The C++11 memory ordering parameters for atomic operations specify constraints on the ordering. If you do a store with std::memory_order_release, and a load from another thread reads the value with std::memory_order_acquire then subsequent read operations from the second thread will see any values stored to any memory location by the first thread that were prior to the store-release, or a later store to any of those memory locations.
If both the store and subsequent load are std::memory_order_seq_cst then the relationship between these two threads is the same. You need more threads to see the difference.
e.g. std::atomic<int> variables x and y, both initially 0.
Thread 1:
x.store(1,std::memory_order_release);
Thread 2:
y.store(1,std::memory_order_release);
Thread 3:
int a=x.load(std::memory_order_acquire); // x before y
int b=y.load(std::memory_order_acquire);
Thread 4:
int c=y.load(std::memory_order_acquire); // y before x
int d=x.load(std::memory_order_acquire);
As written, there is no relationship between the stores to x and y, so it is quite possible to see a==1, b==0 in thread 3, and c==1 and d==0 in thread 4.
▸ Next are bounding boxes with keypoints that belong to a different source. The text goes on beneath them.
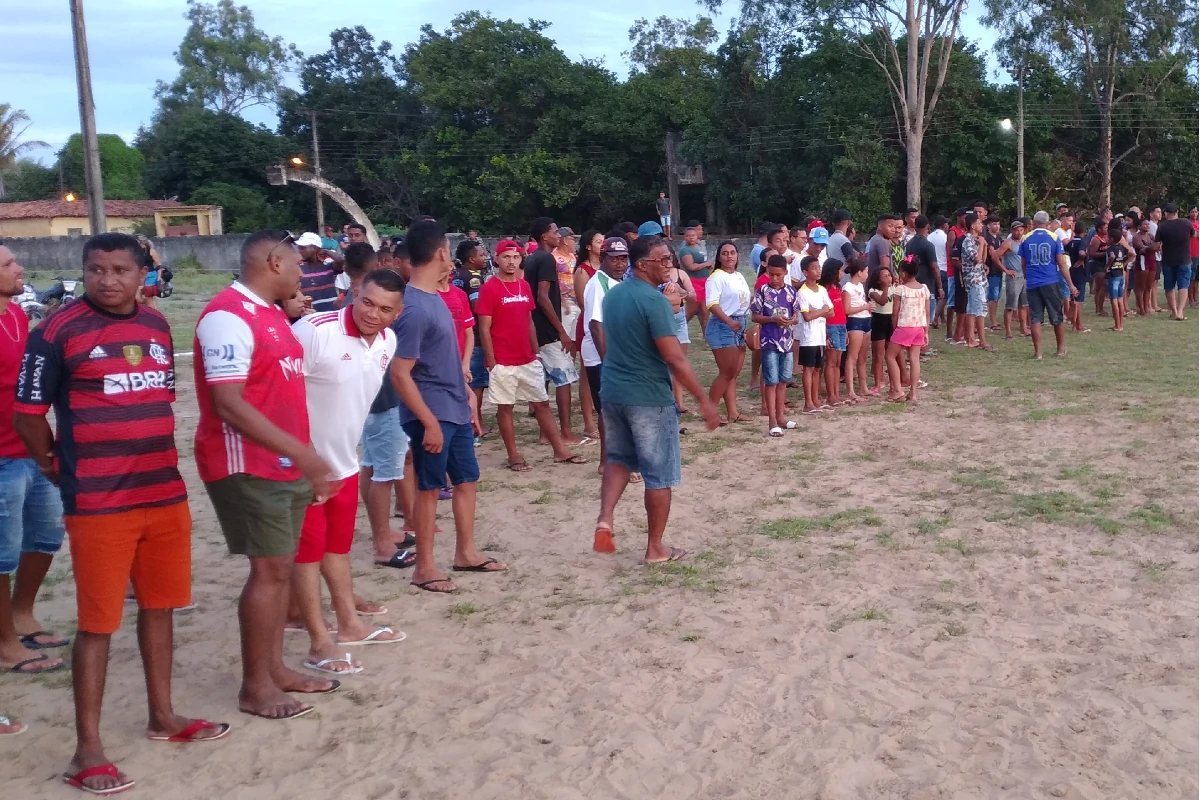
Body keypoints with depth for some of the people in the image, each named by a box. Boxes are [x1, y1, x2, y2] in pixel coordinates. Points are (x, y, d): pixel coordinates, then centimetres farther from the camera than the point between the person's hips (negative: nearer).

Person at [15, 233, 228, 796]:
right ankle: (87, 750, 11)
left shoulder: (156, 326, 9)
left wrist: (158, 464, 15)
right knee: (98, 623, 0)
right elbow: (27, 415, -4)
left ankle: (162, 717, 30)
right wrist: (65, 474, 4)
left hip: (166, 494, 6)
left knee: (159, 607, 15)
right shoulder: (58, 332, -9)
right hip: (98, 505, -6)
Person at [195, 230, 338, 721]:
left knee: (281, 567, 12)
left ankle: (274, 668, 22)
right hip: (247, 465, -9)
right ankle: (254, 687, 6)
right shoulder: (228, 315, -17)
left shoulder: (271, 314, 13)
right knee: (269, 569, -6)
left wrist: (304, 460, 19)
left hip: (284, 462, 9)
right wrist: (302, 453, -26)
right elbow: (229, 405, -24)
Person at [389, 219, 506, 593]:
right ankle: (424, 566, 16)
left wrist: (464, 393, 19)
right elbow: (400, 374, -22)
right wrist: (429, 422, -21)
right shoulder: (415, 308, -23)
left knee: (467, 480, 16)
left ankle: (466, 552, 30)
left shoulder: (433, 296, 7)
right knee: (430, 487, 3)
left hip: (456, 410, 9)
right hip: (433, 415, -9)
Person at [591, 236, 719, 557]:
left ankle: (605, 520, 4)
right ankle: (655, 548, 13)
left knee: (619, 459, 23)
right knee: (659, 474, 5)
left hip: (612, 391, 8)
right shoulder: (655, 300, -18)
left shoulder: (613, 294, 7)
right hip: (649, 397, -7)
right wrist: (703, 400, -16)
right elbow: (674, 358, -21)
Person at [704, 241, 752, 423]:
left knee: (734, 373, 9)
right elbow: (712, 304, -24)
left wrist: (746, 326, 17)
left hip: (740, 326, 9)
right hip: (723, 327, -8)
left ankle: (732, 412, 12)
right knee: (727, 372, -9)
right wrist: (729, 322, -35)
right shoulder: (716, 277, -11)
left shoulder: (739, 277, 16)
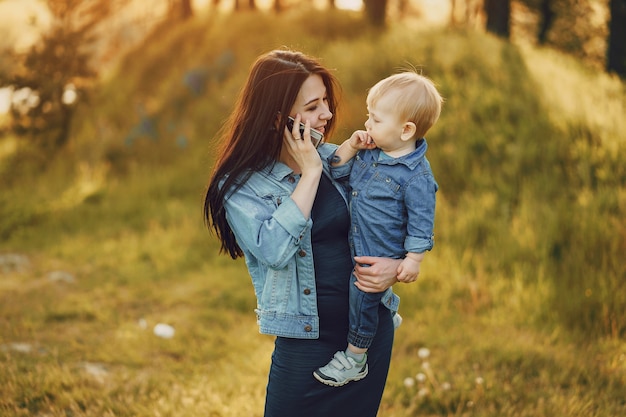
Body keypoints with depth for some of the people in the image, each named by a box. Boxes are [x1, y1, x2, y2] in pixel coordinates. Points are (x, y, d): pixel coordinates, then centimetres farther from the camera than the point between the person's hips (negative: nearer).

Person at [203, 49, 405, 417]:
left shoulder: (339, 160, 3)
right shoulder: (241, 186, -8)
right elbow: (274, 250, -26)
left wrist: (396, 268, -11)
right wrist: (310, 173, -19)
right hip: (306, 343, -4)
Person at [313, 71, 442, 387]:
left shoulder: (417, 176, -23)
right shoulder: (370, 151, -2)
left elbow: (420, 221, -17)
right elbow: (337, 173, 8)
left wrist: (413, 260, -16)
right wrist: (349, 148, -8)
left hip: (380, 255, -7)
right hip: (354, 245, 7)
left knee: (362, 298, 3)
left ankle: (354, 360, 21)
If all the memory orderings are changed to std::memory_order_seq_cst then this enforces an ordering between the stores to x and y. Consequently, if thread 3 sees a==1 and b==0 then that means the store to x must be before the store to y, so if thread 4 sees c==1, meaning the store to y has completed, then the store to x must also have completed, so we must have d==1.
In practice, then using std::memory_order_seq_cst everywhere will add additional overhead to either loads or stores or both, depending on your compiler and processor architecture. e.g. a common technique for x86 processors is to use XCHG instructions rather than MOV instructions for std::memory_order_seq_cst stores, in order to provide the necessary ordering guarantees, whereas for std::memory_order_release a plain MOV will suffice. On systems with more relaxed memory architectures the overhead may be greater, since plain loads and stores have fewer guarantees.
Memory ordering is hard. I devoted almost an entire chapter to it in my book.
Memory ordering can be quite tricky, and the effects of getting it wrong is often very subtle.
The key point with all memory ordering is that it guarantees what "HAS HAPPENED", not what is going to happen. For example, if you store something to a couple of variables (e.g. x = 7; y = 11;), then another processor may be able to see y as 11 before it sees the value 7 in x. By using memory ordering operation between setting x and setting y, the processor that you are using will guarantee that x = 7; has been written to memory before it continues to store something in y.
Most of the time, it's not REALLY important which order your writes happen, as long as the value is updated eventually. But if we, say, have a circular buffer with integers, and we do something like:
buffer[index] = 32;
index = (index + 1) % buffersize;
and some other thread is using index to determine that the new value has been written, then we NEED to have 32 written FIRST, then index updated AFTER. Otherwise, the other thread may get old data.
The same applies to making semaphores, mutexes and such things work - this is why the terms release and acquire are used for the memory barrier types.
Now, the cst is the most strict ordering rule - it enforces that both reads and writes of the data you've written goes out to memory before the processor can continue to do more operations. This will be slower than doing the specific acquire or release barriers. It forces the processor to make sure stores AND loads have been completed, as opposed to just stores or just loads.
How much difference does that make? It is highly dependent on what the system archiecture is. On some systems, the cache needs to flushed [partially] and interrupts sent from one core to another to say "Please do this cache-flushing work before you continue" - this can take several hundred cycles. On other processors, it's only some small percentage slower than doing a regular memory write. X86 is pretty good at doing this fast. Some types of embedded processors, (some models of - not sure?)ARM for example, require a bit more work in the processor to ensure everything works.